### TEKS BACAAN
···
Merek tersebut sempat dikembangkan kembali di luar Jerman sebelum akhirnya muncul dalam berbagai bentuk produk modern.
Meski produksi sepeda motor Zündapp di Jerman berakhir pada 1984, nama tersebut tidak benar-benar menghilang dari dunia otomotif.
KS 601, KS 750, KS 600, serta berbagai model sepeda motor ringan Zündapp kini menjadi bagian dari sejarah kendaraan roda dua Jerman.
KS 601 bahkan masih memiliki komunitas penggemar yang kuat. Pertemuan pemilik dan penggemar motor tersebut kemudian melahirkan tradisi Elefantentreffen yang berawal dari pertemuan para pemilik KS 601 pada 1956.
Bagi kolektor, daya tarik Zündapp bukan hanya karena usia kendaraan. Teknologi penggerak kardan, mesin boxer, konstruksi kokoh, desain khas, dan sejarah panjang membuat motor-motor Zündapp memiliki karakter berbeda dibandingkan banyak motor klasik lainnya.
Zündapp merupakan gambaran perjalanan industri sepeda motor Jerman selama lebih dari enam dekade.
Dari Z22 yang sederhana, seri K dengan mesin besar, KS 750 bersidecar, hingga KS 601 "Green Elephant", setiap model membawa cerita tersendiri.
Kemampuan perusahaan beradaptasi dengan perubahan pasar juga menjadi bagian penting dari sejarahnya. Ketika popularitas motor besar menurun, Zündapp beralih mengembangkan moped dan sepeda motor ringan.
Kini, sepeda motor klasik Zündapp justru memiliki nilai historis yang semakin kuat.
Bagi pecinta otomotif, sebuah Zündapp bukan sekadar kendaraan lawas, melainkan bagian dari sejarah teknologi, budaya, dan industri sepeda motor Jerman.
···
### DAFTAR DATA
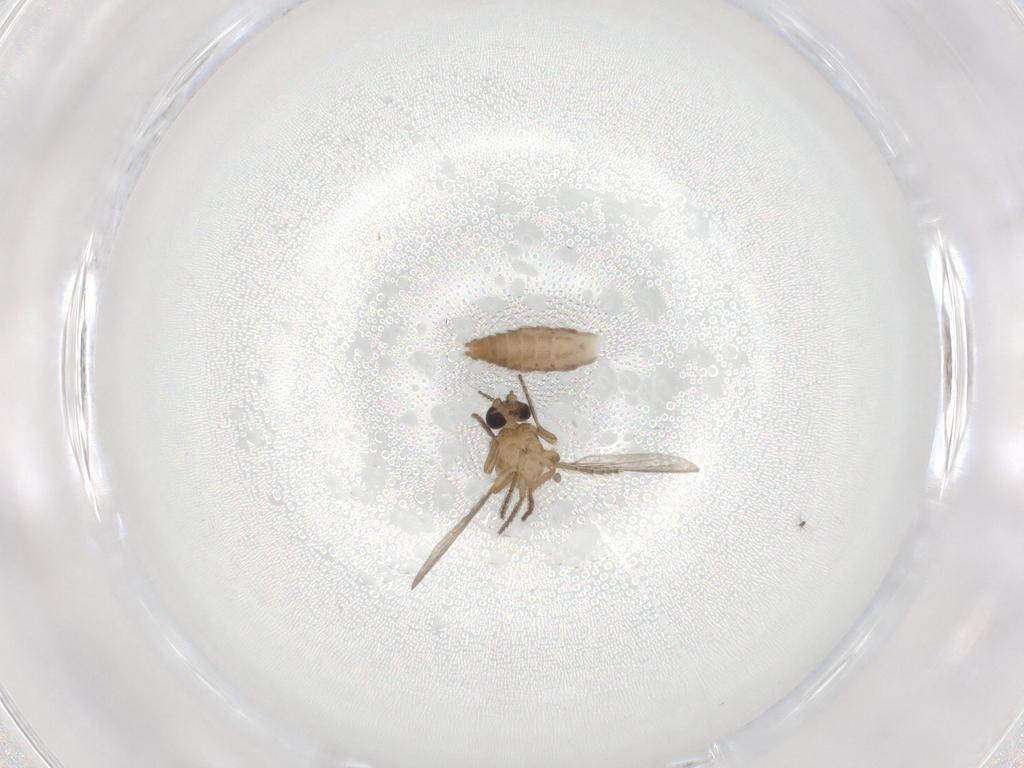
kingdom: Animalia
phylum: Arthropoda
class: Insecta
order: Diptera
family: Ceratopogonidae
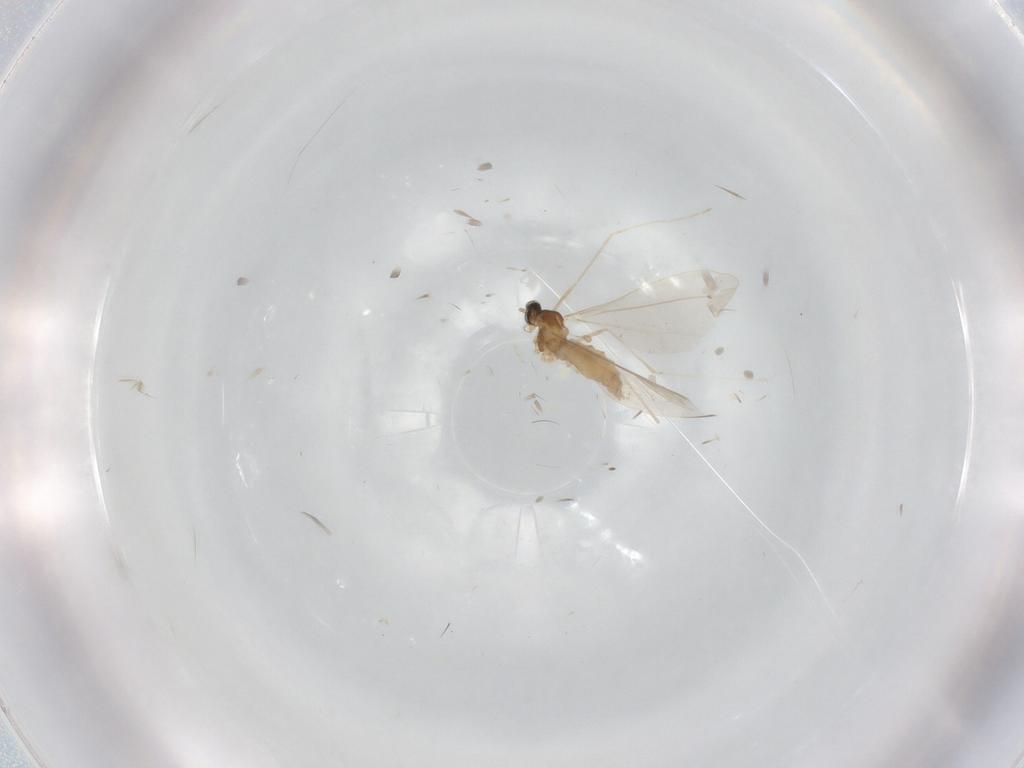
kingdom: Animalia
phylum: Arthropoda
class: Insecta
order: Diptera
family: Cecidomyiidae
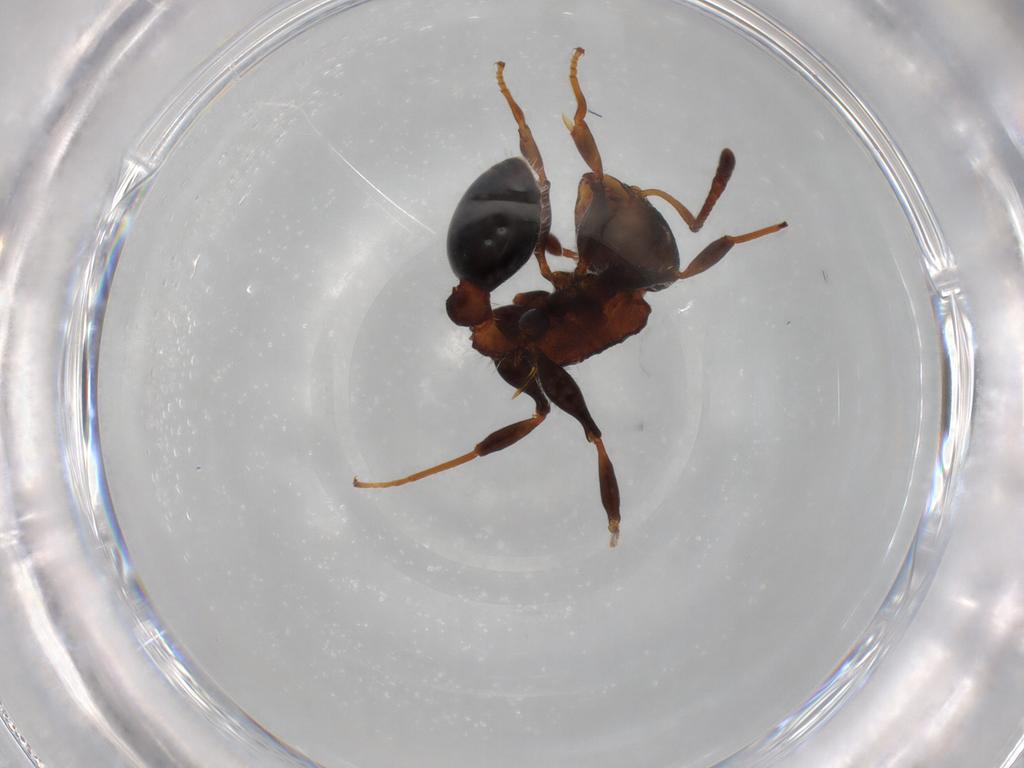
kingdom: Animalia
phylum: Arthropoda
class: Insecta
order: Hymenoptera
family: Formicidae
···
### TUGAS PENGERJAAN
• A. Menurut teks tentang Zündapp, pada tahun berapa produksi sepeda motor Zündapp di Jerman berakhir?
• B. Kutip bagian teks tentang Zündapp yang dimulai pada "KS 601, KS 750, KS" dan berakhir pada "membawa cerita tersendiri.".

### JAWABAN PER TUGAS
• A. Pada 1984.

• B.
KS 601, KS 750, KS 600, serta berbagai model sepeda motor ringan Zündapp kini menjadi bagian dari sejarah kendaraan roda dua Jerman.
KS 601 bahkan masih memiliki komunitas penggemar yang kuat. Pertemuan pemilik dan penggemar motor tersebut kemudian melahirkan tradisi Elefantentreffen yang berawal dari pertemuan para pemilik KS 601 pada 1956.
Bagi kolektor, daya tarik Zündapp bukan hanya karena usia kendaraan. Teknologi penggerak kardan, mesin boxer, konstruksi kokoh, desain khas, dan sejarah panjang membuat motor-motor Zündapp memiliki karakter berbeda dibandingkan banyak motor klasik lainnya.
Zündapp merupakan gambaran perjalanan industri sepeda motor Jerman selama lebih dari enam dekade.
Dari Z22 yang sederhana, seri K dengan mesin besar, KS 750 bersidecar, hingga KS 601 "Green Elephant", setiap model membawa cerita tersendiri.